Monday, March 19, 2012

Avoiding Immigration Law Scams: Proper Form Filing

Form Filing Tips

It's important for you to understand how the USCIS application process works. Knowing the facts will help you avoid scams.

Top 10 Tips Before You File

  1. The official website for USCIS is
  2. USCIS does not charge you a fee to download forms.
  3. Read the form instructions before completing the form. Remember to fill in all required fields and send in any required documentation.
  4. You must sign your form before sending it to USCIS. 
  5. Before you sign an immigration form make sure that you understand it and that the information on it is true and accurate.
  6. Never sign blank forms.
  7. USCIS requires you to pay a filing fee for most forms.
  8. You can pay filing fees with a money order, certified check or valid credit card.
  9. Make sure you get a receipt for any payment you make to an attorney or accredited representative.
  10. Keep copies of all forms and other documents that you file with USCIS.

Top 3 Tips After You File

  1. USCIS will mail you a receipt after we receive your application. Make sure to keep the receipt for your records.
  2. Use the receipt number on your receipt to track the status of your application online.
  3. If you have questions about your application, you can make a free Infopass appointment to visit a USCIS office and speak with an immigration officer.

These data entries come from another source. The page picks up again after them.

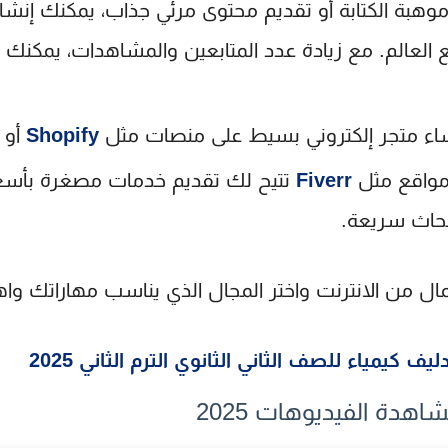
وهبة الكتابة أو تقديم محتوى مرئي جذاب، يمكنك إنشا
لعالم. مع زيادة عدد المتابعين والمشاهدات، يمكنك ت
اء متجر إلكتروني بسيط على منصات مثل
Shopify
أو
واقع مثل
Fiverr
بحاث سريعة.
مال من الانترنت
واختر المجال الذي يناسب مهاراتك واه
 كيمياء للصف الثاني الثانوي الترم الثاني 2025
دة الفيديوهات 2025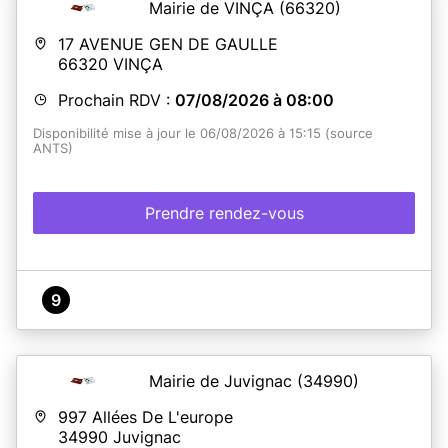
Mairie de VINÇA
(66320)
17 AVENUE GEN DE GAULLE
66320
VINÇA
Prochain RDV :
07/08/2026 à 08:00
Disponibilité mise à jour le 06/08/2026 à 15:15 (source
ANTS)
Prendre rendez-vous
9
Mairie de Juvignac
(34990)
997 Allées De L'europe
34990
Juvignac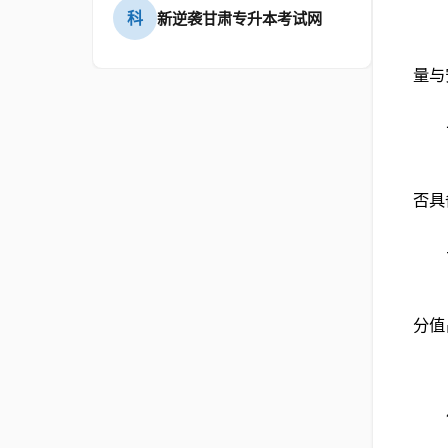
科
新逆袭甘肃专升本考试网
量与
否具
分值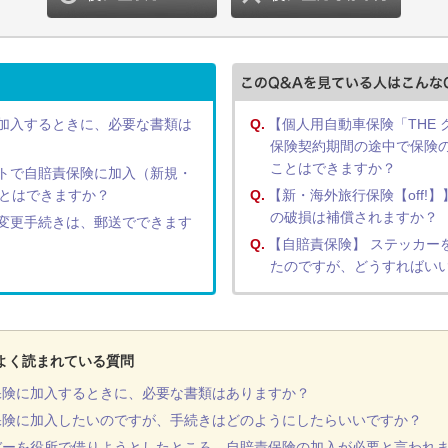
加入するときに、必要な書類は
Q.
【個人用自動車保険「THE
保険契約期間の途中で保険
ことはできますか？
トで自賠責保険に加入（新規・
とはできますか？
Q.
【新・海外旅行保険【off!】
の破損は補償されますか？
変更手続きは、郵送でできます
Q.
【自賠責保険】 ステッカー
たのですが、どうすればい
よく読まれている質問
保険に加入するときに、必要な書類はありますか？
保険に加入したいのですが、手続きはどのようにしたらいいですか？
バーを役所で借りようとしたところ、自賠責保険の加入が必要と言われ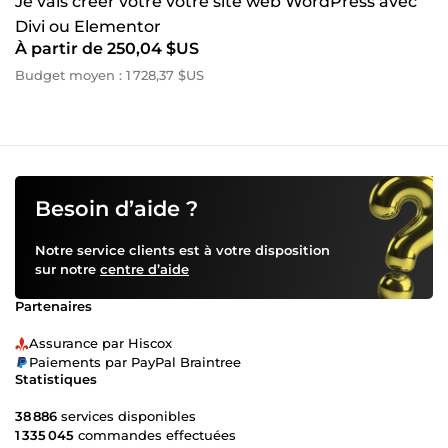
Je vais créer votre votre site web WordPress avec
Divi ou Elementor
À partir de 250,04 $US
Budget moyen : 1 728,37 $US
Besoin d’aide ?
Notre service clients est à votre disposition
sur notre
centre d’aide
Partenaires
Assurance par Hiscox
Paiements par PayPal Braintree
Statistiques
38 886
services disponibles
1 335 045
commandes effectuées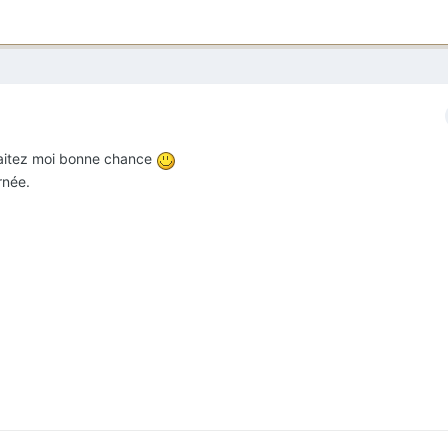
uhaitez moi bonne chance
rnée.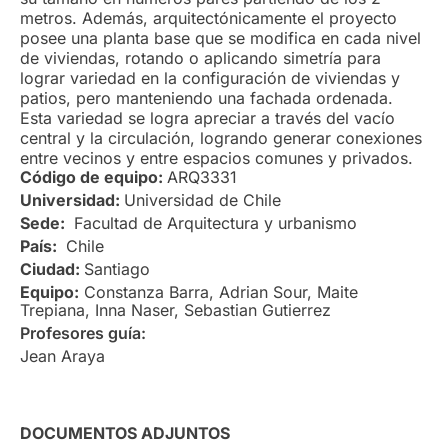
metros. Además, arquitectónicamente el proyecto
posee una planta base que se modifica en cada nivel
de viviendas, rotando o aplicando simetría para
lograr variedad en la configuración de viviendas y
patios, pero manteniendo una fachada ordenada.
Esta variedad se logra apreciar a través del vacío
central y la circulación, logrando generar conexiones
entre vecinos y entre espacios comunes y privados.
Código de equipo:
ARQ3331
Universidad:
Universidad de Chile
Sede:
Facultad de Arquitectura y urbanismo
País:
Chile
Ciudad:
Santiago
Equipo:
Constanza Barra, Adrian Sour, Maite
Trepiana, Inna Naser, Sebastian Gutierrez
Profesores guía:
Jean Araya
DOCUMENTOS ADJUNTOS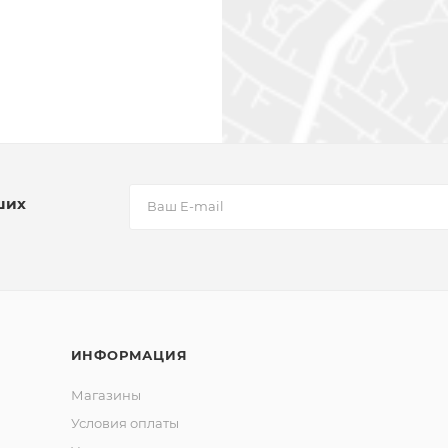
ших
ИНФОРМАЦИЯ
Магазины
Условия оплаты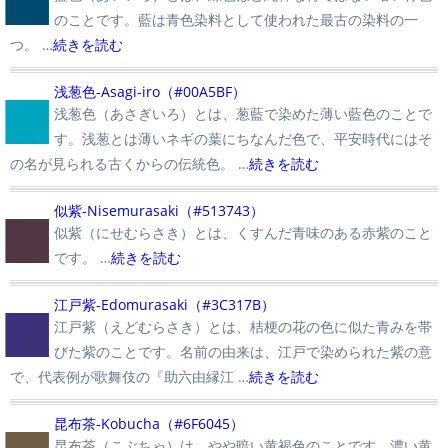
のことです。藍は青色染料として使われた最古の染料の一
つ。 …
続きを読む
■
浅葱色-Asagi-iro（#00A5BF）
浅葱色（あさぎいろ）とは、葱藍で染めた薄い藍色のことで
す。浅葱とは薄いネギの葉にちなんだ色で、平安時代にはそ
の名が見られる古くからの伝統色。 …
続きを読む
■
似紫-Nisemurasaki（#513743）
似紫（にせむらさき）とは、くすんだ青味のある赤紫のこと
です。 …
続きを読む
■
江戸紫-Edomurasaki（#3C317B）
江戸紫（えどむらさき）とは、桔梗の花の色に似た青みを帯
びた紫のことです。名前の由来は、江戸で染められた紫の意
で、代表例が歌舞伎の『助六由縁江 …
続きを読む
■
昆布茶-Kobucha（#6F6045）
昆布茶（こぶちゃ）は、やや暗い黄褐色のことです。濃い黄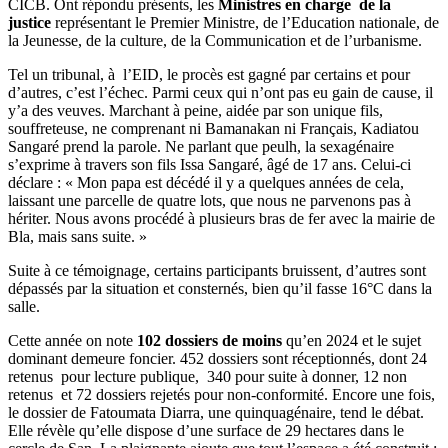
CICB. Ont répondu présents, les
Ministres en charge de la
justice
représentant le Premier Ministre, de l’Education nationale, de
la Jeunesse, de la culture, de la Communication et de l’urbanisme.
Tel un tribunal, à l’EID, le procès est gagné par certains et pour
d’autres, c’est l’échec. Parmi ceux qui n’ont pas eu gain de cause, il
y’a des veuves. Marchant à peine, aidée par son unique fils,
souffreteuse, ne comprenant ni Bamanakan ni Français, Kadiatou
Sangaré prend la parole. Ne parlant que peulh, la sexagénaire
s’exprime à travers son fils Issa Sangaré, âgé de 17 ans. Celui-ci
déclare : « Mon papa est décédé il y a quelques années de cela,
laissant une parcelle de quatre lots, que nous ne parvenons pas à
hériter. Nous avons procédé à plusieurs bras de fer avec la mairie de
Bla, mais sans suite. »
Suite à ce témoignage, certains participants bruissent, d’autres sont
dépassés par la situation et consternés, bien qu’il fasse 16°C dans la
salle.
Cette année on note
102 dossiers de moins
qu’en 2024 et le sujet
dominant demeure foncier. 452 dossiers sont réceptionnés, dont 24
retenus pour lecture publique, 340 pour suite à donner, 12 non
retenus et 72 dossiers rejetés pour non-conformité. Encore une fois,
le dossier de Fatoumata Diarra, une quinquagénaire, tend le débat.
Elle révèle qu’elle dispose d’une surface de 29 hectares dans le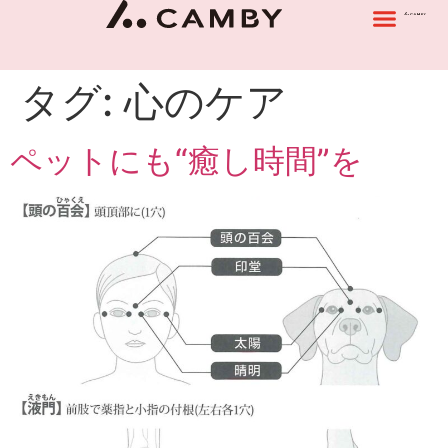
タグ:
心のケア
ペットにも“癒し時間”を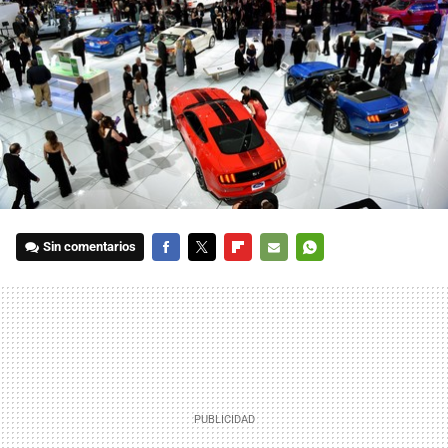
Sin comentarios
FACEBOOK
TWITTER
FLIPBOARD
E-
WHATSAPP
MAIL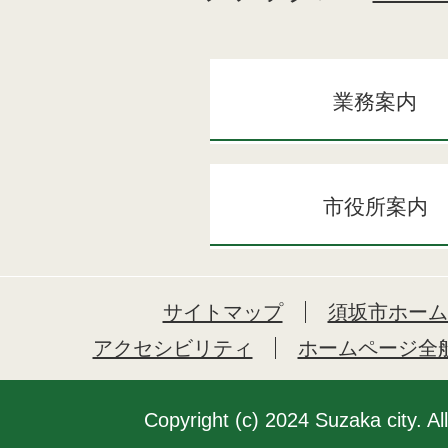
業務案内
市役所案内
サイトマップ
須坂市ホーム
アクセシビリティ
ホームページ全
Copyright (c) 2024 Suzaka city. Al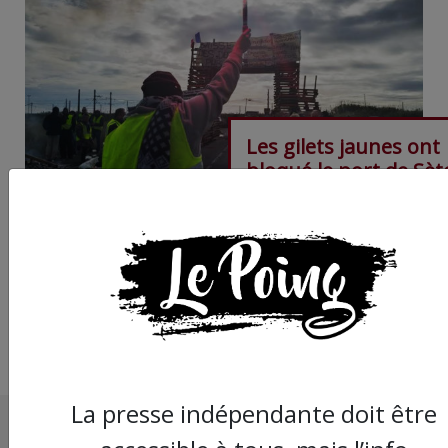
Les gilets jaunes ont
bloqué le port de Sèt
maintiennent les
barricades au dépôt
pétrolier de Frontig
La presse indépendante doit être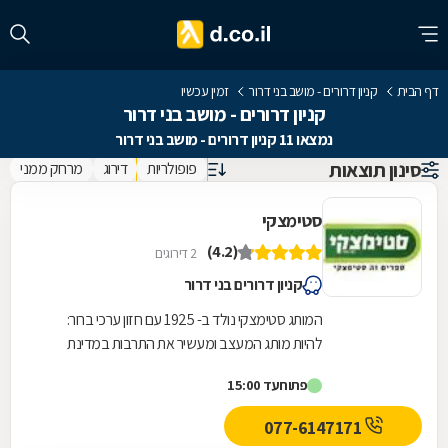
דף הבית
קניון דרורים - מושב בני דרור
זמין עכשיו
קניון דרורים - מושב בני דרור
נמצאו 11 קניון דרורים - מושב בני דרור
סינון תוצאות
פופולריות
דירוג
מרחק ממני
סטימצקי
(4.2)
2 דירוגים
קניון דרורים בני דרור
המותג סטימצקי נולד ב- 1925 עם חזון ערכי ברור:
להיות מותג המעצב ומעשיר את התרבות במדינת
ישראל,סטימצקי הקדישה משאבים כדי לשפץ את
פתוח
עד 15:00
חנויות הרשת...
077-6147171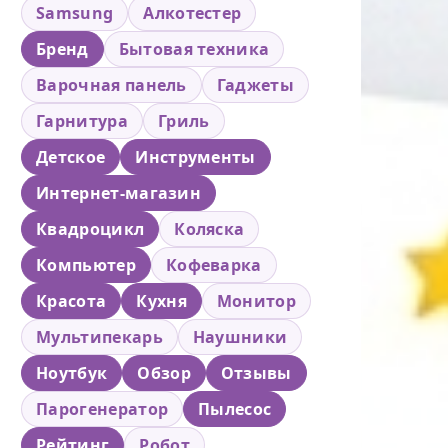
Samsung
Алкотестер
Бренд
Бытовая техника
Варочная панель
Гаджеты
Гарнитура
Гриль
Детское
Инструменты
Интернет-магазин
Квадроцикл
Коляска
Компьютер
Кофеварка
Красота
Кухня
Монитор
Мультипекарь
Наушники
Ноутбук
Обзор
Отзывы
Парогенератор
Пылесос
Рейтинг
Робот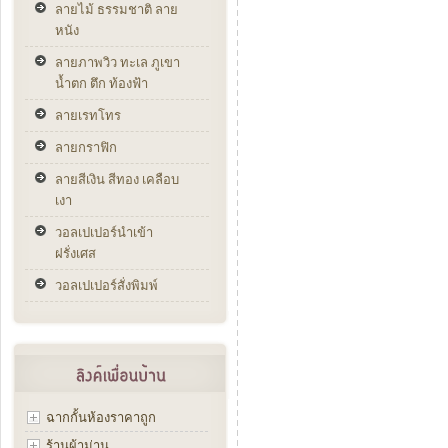
ลายไม้ ธรรมชาติ ลาย
หนัง
ลายภาพวิว ทะเล ภูเขา
น้ำตก ตึก ท้องฟ้า
ลายเรทโทร
ลายกราฟิก
ลายสีเงิน สีทอง เคลือบ
เงา
วอลเปเปอร์นำเข้า
ฝรั่งเศส
วอลเปเปอร์สั่งพิมพ์
ฉากกั้นห้องราคาถูก
ร้านผ้าม่าน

Tips for Working with an Attorney or Accredited Representative

  • If you're working with an attorney, check with the state bar association to verify that the attorney is eligible to practice in—and is a member in good standing of the bar of the highest court of—any U.S. state, possession, territory or commonwealth, or the District of Columbia.
  • If working with a non-attorney, verify whether the individual is an accredited representative of an organization recognized by the Board of Immigration Appeals (BIA).
  • Know the law in your state. Some states have specific laws regulating immigration consultants.
  • If you are unsure whether your immigration service provider is giving trustworthy advice, do not hesitate to seek a second opinion. When doing so, always work with a licensed attorney or BIA-accredited representative.